If you have scheduled RMDs, you may want to cancel any remaining monthly, quarterly, or annual periodic distributions for 2020 at this time.

Many of you may have already taken an RMD prior to the coronavirus and CARES Act. If this is the case, you can return the distribution to your IRA or eligible plan up until August 31, 2020. The previous 60-day rollover period was extended to allow for more taxpayers to take advantage of this opportunity.

What you need to know for your 2020 RMD rollover relief

  • If you have returned the total gross amount to your account, the tax withholding cannot be reversed, but can be refunded when you file your 2020 tax return.
  • Any amounts returned that are less than the gross amount received will be taxed as a distribution.
  • Outside the 60-day window (or August 31st deadline), you will have to demonstrate that you have been personally impacted by the coronavirus (as described above) to qualify for RMD-related changes for the next 3 years.
  • A spouse who has remained a beneficiary on his/her deceased Spouse’s retirement account can rollover the RMD into their own account, as a spousal rollover.
  • Although RMDs are optional for 2020, voluntary distributions—such as the Qualified Charitable Distribution—are still allowed.

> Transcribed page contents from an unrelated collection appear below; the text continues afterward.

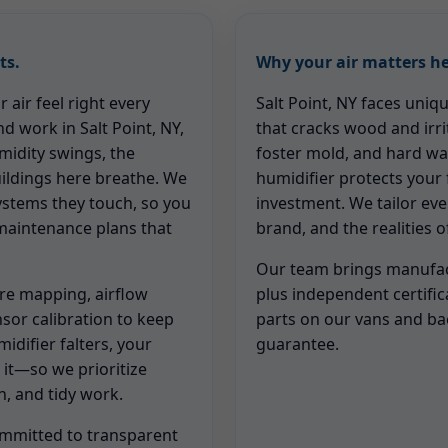
ts.
Why your air matters he
air feel right every
Salt Point, NY faces uniq
nd work in Salt Point, NY,
that cracks wood and irri
idity swings, the
foster mold, and hard wa
uildings here breathe. We
humidifier protects your 
systems they touch, so you
investment. We tailor ev
 maintenance plans that
brand, and the realities 
Our team brings manufact
re mapping, airflow
plus independent certific
nsor calibration to keep
parts on our vans and b
idifier falters, your
guarantee.
 it—so we prioritize
, and tidy work.
mmitted to transparent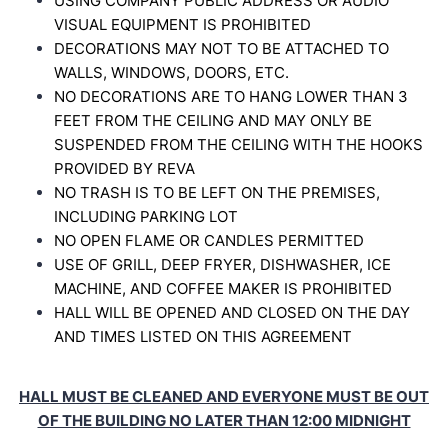
USING COMPANY PUBLIC ADDRESS OR AUDIO
VISUAL EQUIPMENT IS PROHIBITED
DECORATIONS MAY NOT TO BE ATTACHED TO
WALLS, WINDOWS, DOORS, ETC.
NO DECORATIONS ARE TO HANG LOWER THAN 3
FEET FROM THE CEILING AND MAY
ONLY BE
SUSPENDED FROM THE CEILING WITH THE HOOKS
PROVIDED BY REVA
NO TRASH IS TO BE LEFT ON THE PREMISES,
INCLUDING PARKING LOT
NO OPEN FLAME OR CANDLES
PERMITTED
USE OF GRILL, DEEP FRYER, DISHWASHER, ICE
MACHINE, AND COFFEE MAKER IS
PROHIBITED
HALL WILL BE OPENED AND CLOSED ON THE DAY
AND TIMES LISTED ON THIS
AGREEMENT
HALL MUST BE CLEANED AND EVERYONE MUST BE OUT
OF THE BUILDING NO LATER THAN 12:00 MIDNIGHT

This will allow you to use pre-tax assets to fulfill your charitable intent, so you may not want to roll them back over.

With RMD’s calculated on previous year values, these benefits come as a relief to many – especially those who were financially affected by this pandemic and experiencing a drop in the value of their retirement portfolio.  As always, we are here to answer any questions you may have about your particular situation.